● **BRIEF**: Copy out the summary of the Rwanda pay-for-performance health-care study word for word.

● **SOURCE EXTRACT**:
Start of Block

This article reports on an assessment of the effect of performance-based payment of health-care providers (payment for performance; P4P) on use and quality of child and maternal care services in health-care facilities in Rwanda. 166 facilities were randomly assigned at the district level either to begin P4P funding between June, 2006, and October, 2006 (intervention group; n=80), or to continue with the traditional input-based funding until 23 months after study baseline (control group; n=86). Randomisation was done by coin toss. The authors surveyed facilities and 2158 households at baseline and after 23 months. The main outcome measures were prenatal care visits and institutional deliveries, quality of prenatal care, and child preventive care visits and immunisation. The authors isolated the incentive effect from the resource effect by increasing comparison facilities' input-based budgets by the average P4P payments made to the treatment facilities. Facilities in the intervention group had a 23% increase in the number of institutional deliveries and increases in the number of preventive care visits by children aged 23 months or younger (56%) and aged between 24 months and 59 months (132%). No improvements were seen in the number of women completing four prenatal care visits or of children receiving full immunisation schedules. The P4P scheme in Rwanda had the greatest effect on those services that had the highest payment rates and needed the least effort from the service provider. P4P financial performance incentives can improve both the use and quality of maternal and child health services, and could be a useful intervention to accelerate progress towards Millennium Development Goals for maternal and child health.

End of Block

[Data entries]

Start of Block

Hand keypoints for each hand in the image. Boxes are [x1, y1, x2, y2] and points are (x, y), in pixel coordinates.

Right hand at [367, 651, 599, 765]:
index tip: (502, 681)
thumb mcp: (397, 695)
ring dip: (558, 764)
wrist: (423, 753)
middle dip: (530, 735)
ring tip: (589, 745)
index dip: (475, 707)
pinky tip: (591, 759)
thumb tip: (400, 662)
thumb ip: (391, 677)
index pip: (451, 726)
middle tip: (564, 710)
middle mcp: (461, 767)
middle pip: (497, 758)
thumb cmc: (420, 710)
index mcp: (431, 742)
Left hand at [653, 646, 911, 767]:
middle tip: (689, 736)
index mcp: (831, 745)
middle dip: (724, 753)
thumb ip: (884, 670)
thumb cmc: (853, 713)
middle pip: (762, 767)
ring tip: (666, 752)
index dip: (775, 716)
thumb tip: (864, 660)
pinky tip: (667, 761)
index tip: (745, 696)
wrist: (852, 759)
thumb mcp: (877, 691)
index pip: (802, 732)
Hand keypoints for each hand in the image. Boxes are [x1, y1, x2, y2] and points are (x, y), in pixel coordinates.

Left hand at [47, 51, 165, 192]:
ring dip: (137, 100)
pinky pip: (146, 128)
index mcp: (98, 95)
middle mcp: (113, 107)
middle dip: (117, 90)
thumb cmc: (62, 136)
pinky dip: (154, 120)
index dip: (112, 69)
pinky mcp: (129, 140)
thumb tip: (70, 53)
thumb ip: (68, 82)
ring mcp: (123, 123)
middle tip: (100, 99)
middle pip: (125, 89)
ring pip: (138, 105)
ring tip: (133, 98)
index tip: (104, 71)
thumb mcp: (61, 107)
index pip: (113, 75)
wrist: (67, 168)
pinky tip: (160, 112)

End of Block

● **YOUR SOLUTION**:
This article reports on an assessment of the effect of performance-based payment of health-care providers (payment for performance; P4P) on use and quality of child and maternal care services in health-care facilities in Rwanda. 166 facilities were randomly assigned at the district level either to begin P4P funding between June, 2006, and October, 2006 (intervention group; n=80), or to continue with the traditional input-based funding until 23 months after study baseline (control group; n=86). Randomisation was done by coin toss. The authors surveyed facilities and 2158 households at baseline and after 23 months. The main outcome measures were prenatal care visits and institutional deliveries, quality of prenatal care, and child preventive care visits and immunisation. The authors isolated the incentive effect from the resource effect by increasing comparison facilities' input-based budgets by the average P4P payments made to the treatment facilities. Facilities in the intervention group had a 23% increase in the number of institutional deliveries and increases in the number of preventive care visits by children aged 23 months or younger (56%) and aged between 24 months and 59 months (132%). No improvements were seen in the number of women completing four prenatal care visits or of children receiving full immunisation schedules. The P4P scheme in Rwanda had the greatest effect on those services that had the highest payment rates and needed the least effort from the service provider. P4P financial performance incentives can improve both the use and quality of maternal and child health services, and could be a useful intervention to accelerate progress towards Millennium Development Goals for maternal and child health.